▸ Task statement: Print the data in full, exactly as it reads.

_____

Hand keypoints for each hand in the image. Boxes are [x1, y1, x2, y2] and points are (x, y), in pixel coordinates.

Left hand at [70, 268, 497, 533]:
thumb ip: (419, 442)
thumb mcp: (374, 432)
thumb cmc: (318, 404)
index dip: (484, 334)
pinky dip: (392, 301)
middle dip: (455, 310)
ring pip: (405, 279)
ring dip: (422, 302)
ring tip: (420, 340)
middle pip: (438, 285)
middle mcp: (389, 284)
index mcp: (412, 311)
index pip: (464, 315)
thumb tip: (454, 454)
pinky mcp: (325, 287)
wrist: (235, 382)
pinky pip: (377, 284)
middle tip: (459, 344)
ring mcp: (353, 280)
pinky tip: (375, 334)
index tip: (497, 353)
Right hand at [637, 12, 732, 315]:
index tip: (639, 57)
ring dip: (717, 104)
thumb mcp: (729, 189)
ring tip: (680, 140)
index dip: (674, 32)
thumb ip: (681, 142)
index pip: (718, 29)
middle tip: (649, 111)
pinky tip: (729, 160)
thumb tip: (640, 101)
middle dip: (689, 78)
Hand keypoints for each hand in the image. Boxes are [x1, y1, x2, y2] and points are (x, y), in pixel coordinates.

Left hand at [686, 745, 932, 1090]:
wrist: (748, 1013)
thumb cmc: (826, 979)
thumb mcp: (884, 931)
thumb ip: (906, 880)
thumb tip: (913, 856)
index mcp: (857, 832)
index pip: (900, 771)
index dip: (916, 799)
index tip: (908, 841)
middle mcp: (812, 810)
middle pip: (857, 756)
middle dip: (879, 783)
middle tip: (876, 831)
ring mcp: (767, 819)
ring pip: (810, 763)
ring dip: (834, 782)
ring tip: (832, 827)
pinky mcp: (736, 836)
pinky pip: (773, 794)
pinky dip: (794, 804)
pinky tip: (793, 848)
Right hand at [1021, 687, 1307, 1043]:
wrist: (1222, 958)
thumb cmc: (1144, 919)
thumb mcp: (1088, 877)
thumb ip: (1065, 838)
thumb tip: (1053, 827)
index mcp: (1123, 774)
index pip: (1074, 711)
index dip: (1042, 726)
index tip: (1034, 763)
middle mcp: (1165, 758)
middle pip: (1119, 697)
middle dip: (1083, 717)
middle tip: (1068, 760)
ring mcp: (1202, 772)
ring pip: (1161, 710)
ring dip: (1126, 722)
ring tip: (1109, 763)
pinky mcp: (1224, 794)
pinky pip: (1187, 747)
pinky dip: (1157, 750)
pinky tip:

_____

▸ Solved problem:
Hand keypoints for each hand in the image. Boxes are [x1, y1, x2, y2] and points are (x, y), in pixel coordinates.

Left hand at [70, 268, 497, 533]:
thumb ip: (419, 442)
thumb mcp: (374, 432)
thumb cmc: (318, 404)
index dip: (484, 334)
pinky dip: (392, 301)
middle dip: (455, 310)
ring pip: (405, 279)
ring dip: (422, 302)
ring tip: (420, 340)
middle pip: (438, 285)
middle mcp: (389, 284)
index mcp: (412, 311)
index pip: (464, 315)
thumb tip: (454, 454)
pinky mcp: (325, 287)
wrist: (235, 382)
pinky pip: (377, 284)
middle tip: (459, 344)
ring mcp: (353, 280)
pinky tip: (375, 334)
index tip: (497, 353)
Right hand at [637, 12, 732, 315]:
index tip: (639, 57)
ring dip: (717, 104)
thumb mcp: (729, 189)
ring tip: (680, 140)
index dip: (674, 32)
thumb ip: (681, 142)
index pip: (718, 29)
middle tip: (649, 111)
pinky tip: (729, 160)
thumb tip: (640, 101)
middle dip: (689, 78)
Hand keypoints for each hand in the image. Boxes are [x1, y1, x2, y2] and points are (x, y), in pixel coordinates.

Left hand at [686, 745, 932, 1090]:
wrist: (748, 1013)
thumb cmc: (826, 979)
thumb mcp: (884, 931)
thumb ip: (906, 880)
thumb tip: (913, 856)
index mcp: (857, 832)
index pip: (900, 771)
index dip: (916, 799)
index tip: (908, 841)
middle mcp: (812, 810)
middle pip: (857, 756)
middle dip: (879, 783)
middle tip: (876, 831)
ring mcp: (767, 819)
ring pip: (810, 763)
ring dip: (834, 782)
ring tip: (832, 827)
pinky mcp: (736, 836)
pinky pip: (773, 794)
pinky dip: (794, 804)
pinky tip: (793, 848)
Right hand at [1021, 687, 1307, 1043]:
wrist: (1222, 958)
thumb cmc: (1144, 919)
thumb mcp: (1088, 877)
thumb ip: (1065, 838)
thumb tip: (1053, 827)
index mcp: (1123, 774)
index pip: (1074, 711)
index dip: (1042, 726)
index tip: (1034, 763)
middle mcp: (1165, 758)
middle pip: (1119, 697)
middle dip: (1083, 717)
middle tip: (1068, 760)
ring mcp: (1202, 772)
ring pip: (1161, 710)
ring dip: (1126, 722)
ring tip: (1109, 763)
pinky mcp: (1224, 794)
pinky pip: (1187, 747)
pinky dip: (1157, 750)
pinky tip:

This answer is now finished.